The fact that Maria, Michael, and those who orbit them tend to be shrill and unfiltered may be exhausting, but not necessarily a problem. Set in the 80s and 90s, Hoard fixates on the nuances of mental instability that were most readily excused or discriminated against without the complexity of conditions being considered (British society might not know it, but there are shades of mental illness between sectioning people and saying “they’re just a bit… you know.”) People used to act like this without meaningful help being offered to them, such was life.
Carmoon’s depiction of mental illness is not interested in raising awareness or saying “it’s okay not to be okay” – it’s an unflinching dyad of codependency and woundedness, where two characters with difficult childhoods are attracted and repelled in equal measure, captured in unsophisticated, Dogme-esque camerawork.
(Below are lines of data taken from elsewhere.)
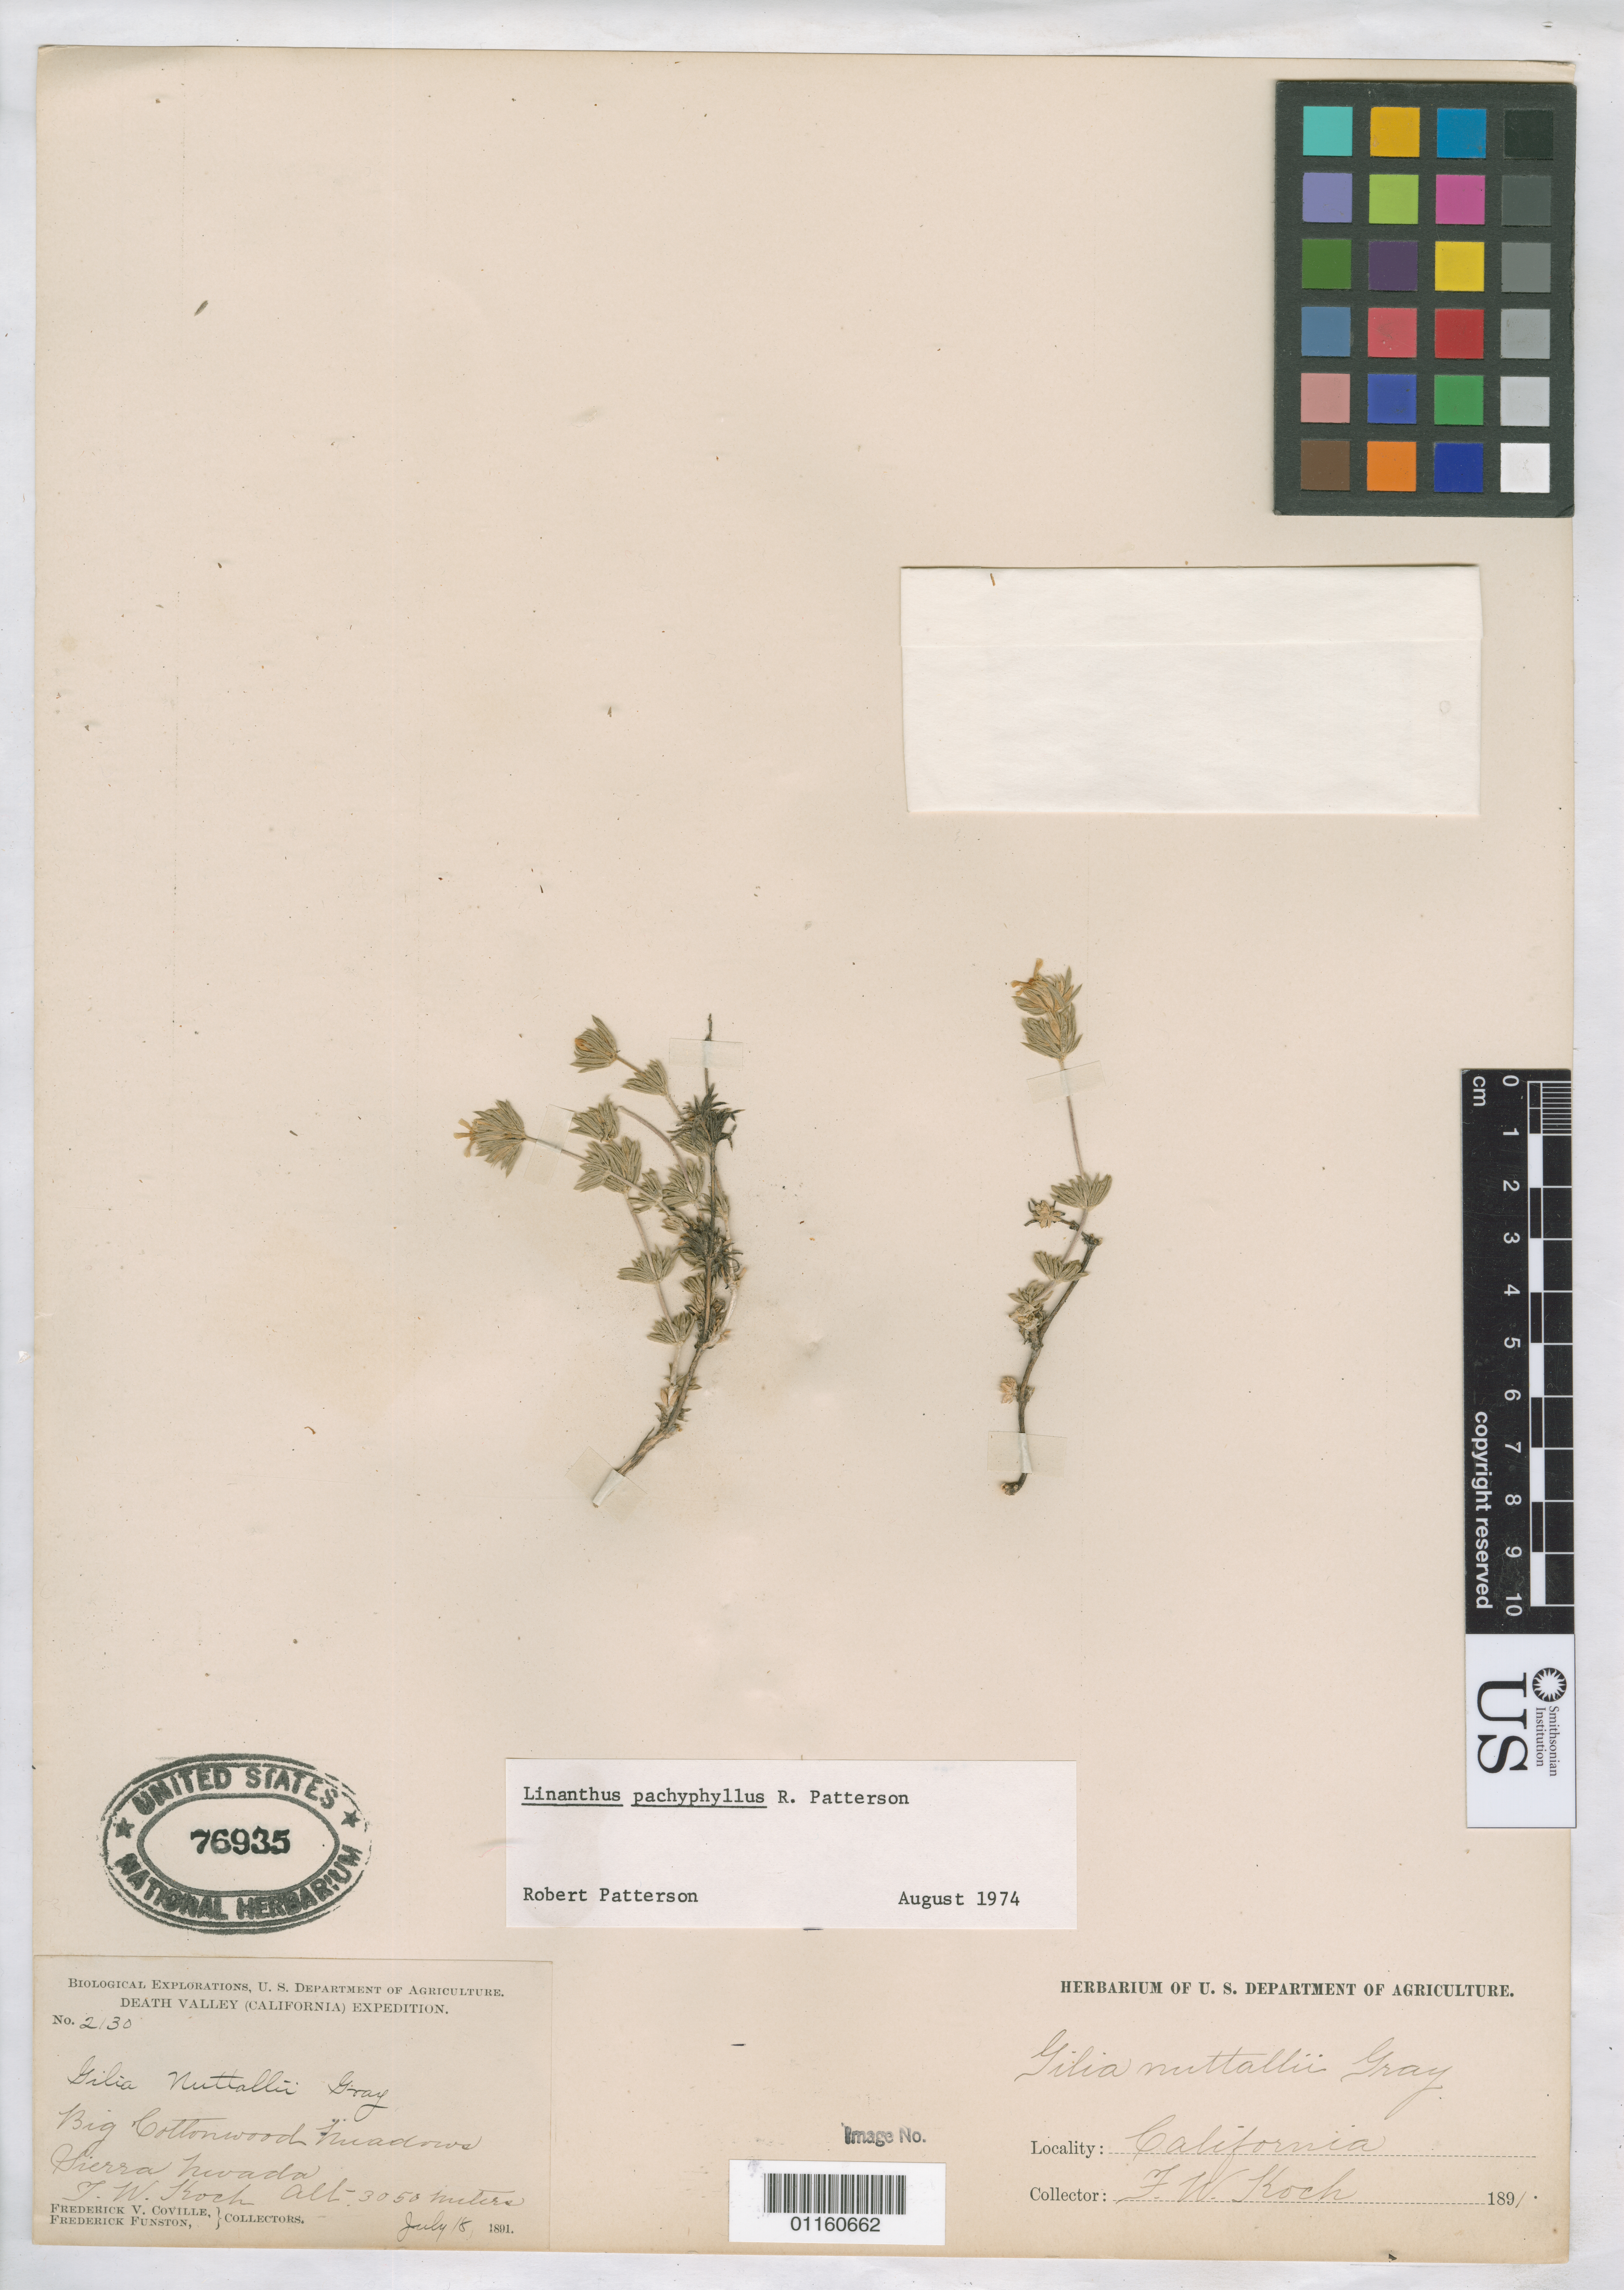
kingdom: Plantae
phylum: Tracheophyta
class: Magnoliopsida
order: Ericales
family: Polemoniaceae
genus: Leptosiphon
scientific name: Leptosiphon pachyphyllus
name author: (R. Patt.) J.M. Porter & L.A. Johnson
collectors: F. V. Coville, F. Funston & -- Koch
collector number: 2130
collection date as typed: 18 Jul 1891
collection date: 1891-07-18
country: United States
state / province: California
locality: Big Cottonwood Meadows, Sierra Nevada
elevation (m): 3050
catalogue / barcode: US 76935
But as the minutes wear on, the momentum stalls, and Hoard’s attempts to reach a blinding emotional catharsis feel like a film struggling through its own mounds of clutter.
Hoard depicts the unfettered symptoms of mental distress with vigor – the rituals of Cynthia and Maria’s secluded life together, Maria’s later fixation on consumption, the burrowing after-effects of sexual assault – and it’s clear Carmoon wants to reach an unorthodox but radical cinematic understanding of how coping with abusive tendencies and coming-of-age can contradict and complement each other.
But some of the earliest introduced markers of Maria’s trauma – like the rhyming ditties she and Cynthia band back and forth or referencing her mother’s hoarding as their “catalog of love” – are not revisited effectively, and the final attempts to prove how Maria finds closure feel cloying and constructed. As a photo in the film’s credits informs us, Carmoon drew from personal experience to tell Maria’s story, so it feels improper to disregard details from Hoard’s fraught dramatic relationship. Still, like many of Hoard’s problems, the details do not add up to a story of commanding power, despite how urgent and furious the elements may be.
Hoard may be better received in the context of Britain’s new wave of debuts (even though it’s half an hour longer than all of them), but struggles to stand upright on its own merits. The messiness of Carmoon’s film is not a fatal flaw – considering the subject matter, messiness may be the point – but it means Hoard is taxing and unrewarding to unclutter.
Hoard next debuts at the BFI London Film Festival in competition in October 2023. It is currently streaming in the US for free via Tubi.